Het liep anders. Toen Karen 42 was, aan het begin van het jaar, kwam het weekend waarin Karen totaal onverwachts volledig doordraaide en opgenomen moest worden. Er werd een manische psychose vastgesteld. Haar unipolaire (depressieve) stoornis bleek bipolair. Door haar ervaringen uit het verleden was Karen altijd doodsbang geweest voor een nieuwe opname, maar ze merkte nu hoeveel er was veranderd in de psychiatrie. Ze kreeg weliswaar opnieuw antipsychotica voorgeschreven, maar de moderne medicatie was veel minder versuffend. Daarnaast kreeg ze een stemmingsstabilisator, goed passend bij haar nieuwe diagnose. En na vijf weken mocht ze naar huis!
 
‘Toch ben ik nog lang heel ziek geweest. Dat wat er gebeurd was, was zó’n aanslag op mijn lichaam en geest. Ik heb maanden thuisgezeten, was haast tot niets in staat. We kregen hulp in huis, verder heeft mijn man alles geweldig opgevangen en ook mijn dochters stelden zich heel behulpzaam op. Heel fijn, natuurlijk. Maar juist toen het wat beter met me leek te gaan, ben ik weer in een depressie geschoten. Ook nu kreeg ik weer wanen, extreem angstaanjagende. Opnieuw ben ik opgenomen, zes weken dit keer. Ja, dat was echt een heftig jaar.’
 
Haar psychose op haar negentiende moet ook met haar stoornis te maken hebben gehad, weet Karen achteraf. Kennelijk is de ziekte toen niet herkend. Dat is jammer, want als ze direct de goede medicatie had gekregen was haar waarschijnlijk veel ellende bespaard gebleven. ‘Maar wellicht was het bij mij niet echt duidelijk. Veel patiënten met een bipolaire stoornis hebben langdurige manische periodes, waarin ze denken dat ze de hele wereld aan kunnen. Bij mij schiet een manie direct door in een psychose.’

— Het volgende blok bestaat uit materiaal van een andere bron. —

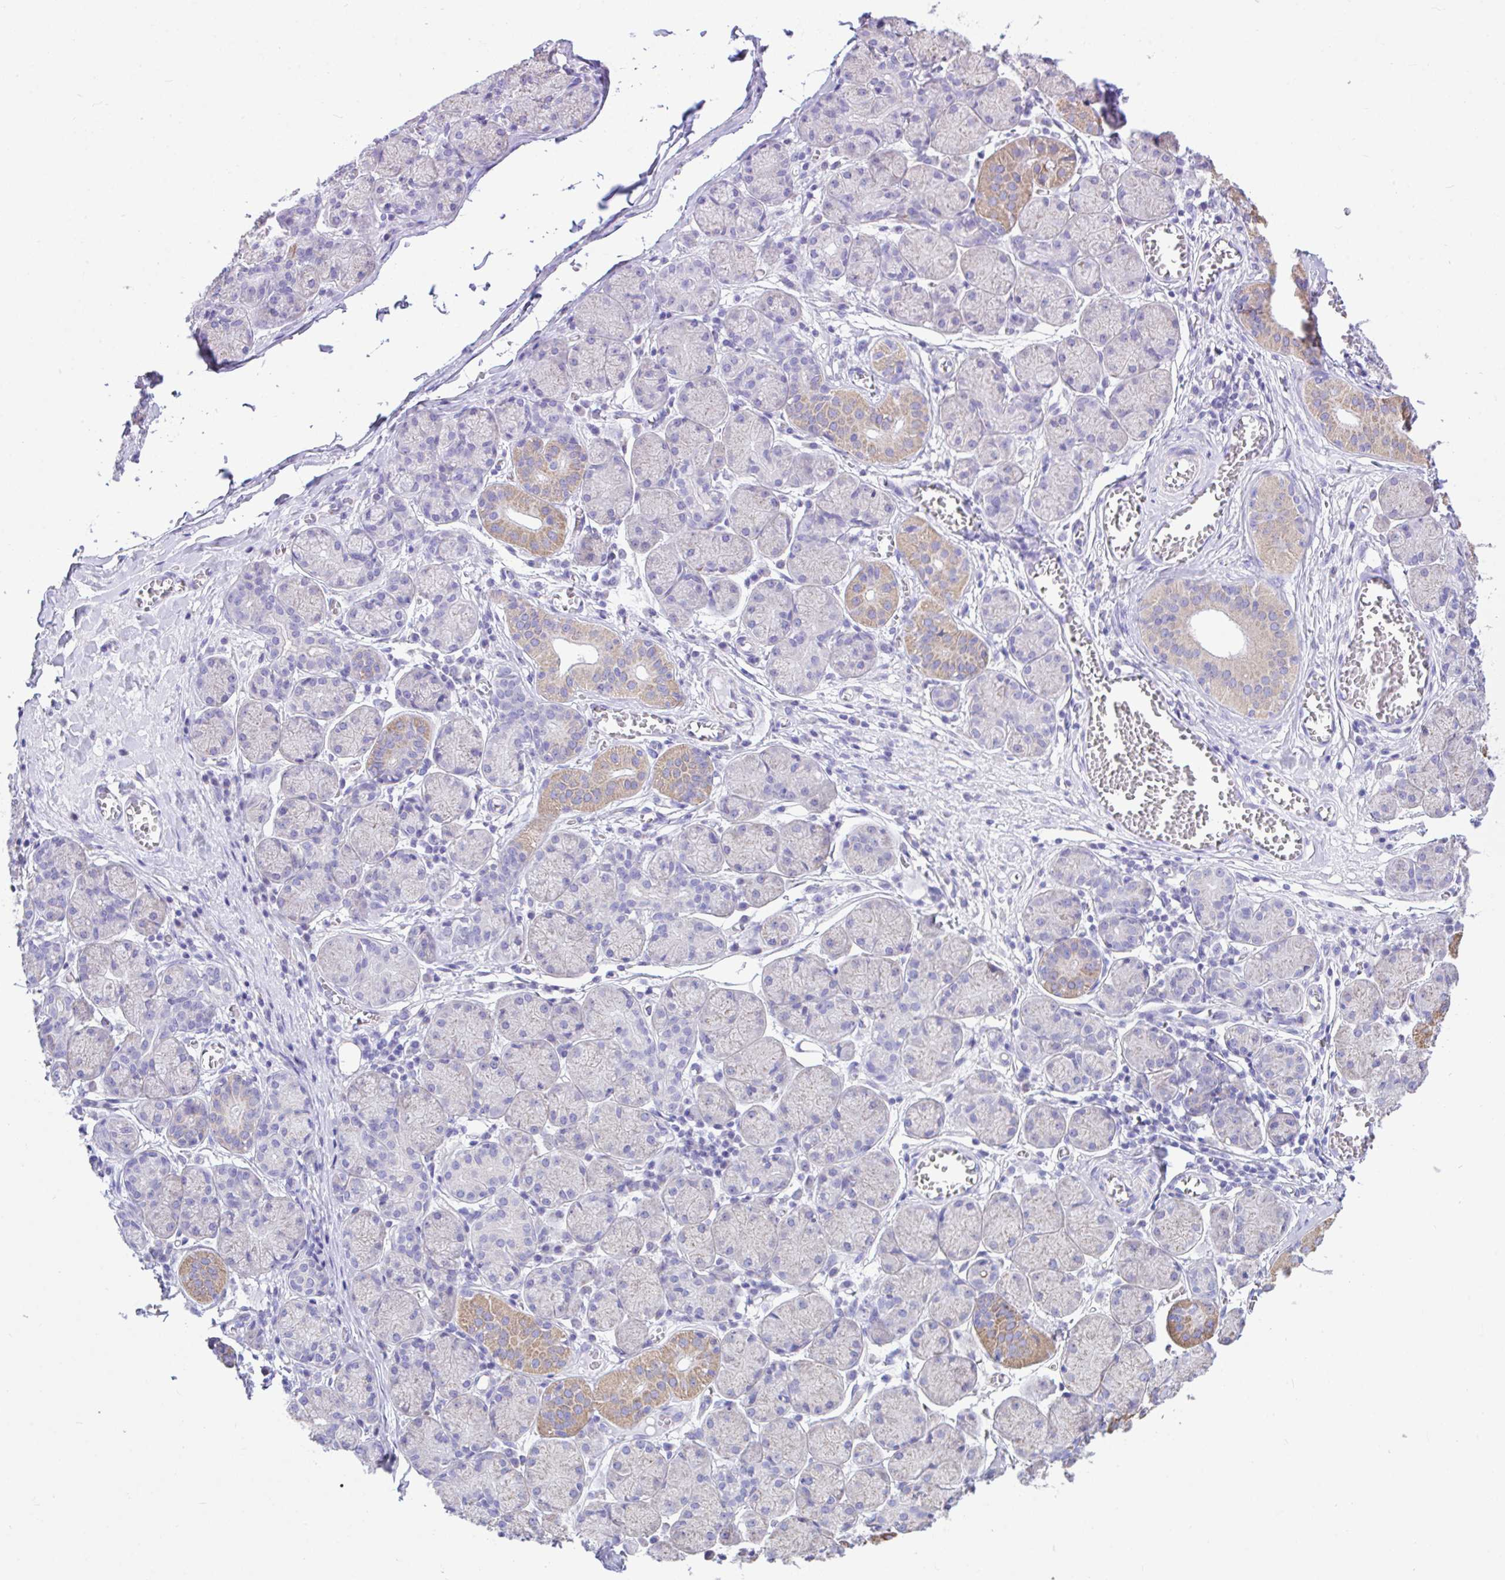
{"staining": {"intensity": "moderate", "quantity": "<25%", "location": "cytoplasmic/membranous"}, "tissue": "salivary gland", "cell_type": "Glandular cells", "image_type": "normal", "snomed": [{"axis": "morphology", "description": "Normal tissue, NOS"}, {"axis": "topography", "description": "Salivary gland"}], "caption": "DAB immunohistochemical staining of unremarkable human salivary gland displays moderate cytoplasmic/membranous protein staining in approximately <25% of glandular cells.", "gene": "NLRP8", "patient": {"sex": "female", "age": 24}}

De diagnose heeft Karens leven voorgoed veranderd. ‘Zoals het nu gaat kan ik er goed mee omgaan, maar het is wel levensbepalend. Alleen al doordat ik vier keer per dag mijn medicijnen moet slikken; ik word er dus telkens mee geconfronteerd. Bovendien heb ik mijn dagelijks bestaan flink moeten aanpassen.’ Karen moet erop letten dat ze rustig aan doet, zichzelf niet te veel belast. Dat kan een trigger zijn om uitschieters te krijgen. En ze functioneert het beste als ze heel regelmatig leeft. ‘Dan blijk ik opeens veel minder van die heftige, prikkelbare buien te hebben!’

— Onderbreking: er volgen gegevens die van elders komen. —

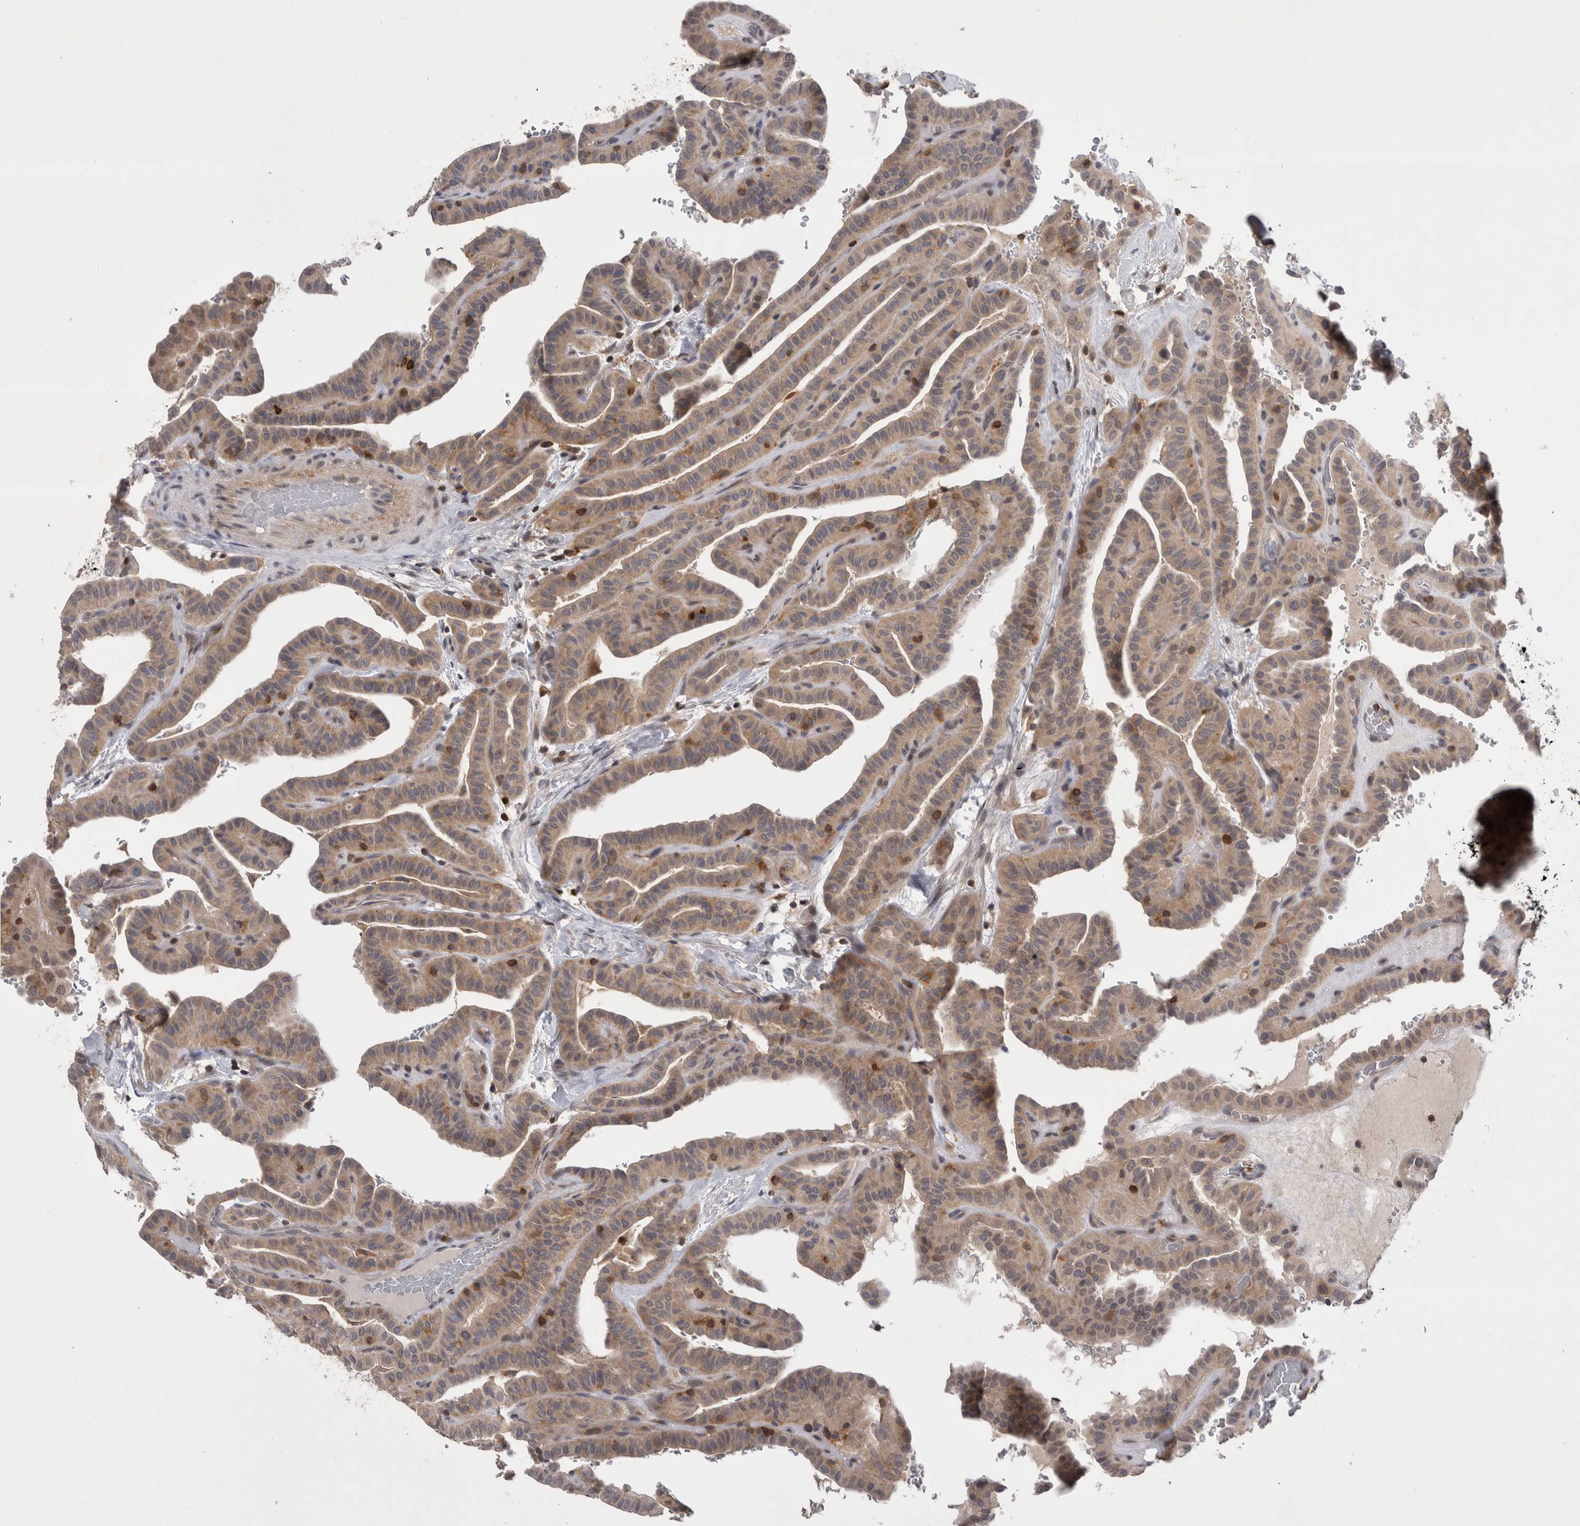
{"staining": {"intensity": "moderate", "quantity": ">75%", "location": "cytoplasmic/membranous"}, "tissue": "thyroid cancer", "cell_type": "Tumor cells", "image_type": "cancer", "snomed": [{"axis": "morphology", "description": "Papillary adenocarcinoma, NOS"}, {"axis": "topography", "description": "Thyroid gland"}], "caption": "Immunohistochemistry (IHC) photomicrograph of neoplastic tissue: papillary adenocarcinoma (thyroid) stained using immunohistochemistry (IHC) reveals medium levels of moderate protein expression localized specifically in the cytoplasmic/membranous of tumor cells, appearing as a cytoplasmic/membranous brown color.", "gene": "NFATC2", "patient": {"sex": "male", "age": 77}}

Sinds haar laatste opname van drie jaar geleden gaat het gelukkig goed met Karen. Maar het heeft haar en haar gezin ruim twee jaar gekost om alles weer op de rails te krijgen. ‘Voor iedereen is het zwaar geweest. We moesten allemaal onze balans weer vinden. Ik moest veel meer rust nemen en we moesten kijken hoe we die in het gezin konden passen. Iedereen heeft nu eigen taken en dat loopt heel goed! Mijn man steunt me geweldig en mijn dochters ook. We zijn altijd heel open over mijn ziekte geweest naar hen toe en ze gaan er goed mee om.’
 
Karen weet dat ze altijd weer ziek zal kunnen worden. Ondanks de medicijnen kan ze opnieuw in een depressie of een manie terecht komen. ‘Ik houd er rekening mee, maar ik ben er niet hele dagen mee bezig. Ik richt me op wat ik wél heb en wat ik wél kan. Daar geniet ik van. En verder, verder zie ik wel wat er gebeurt.’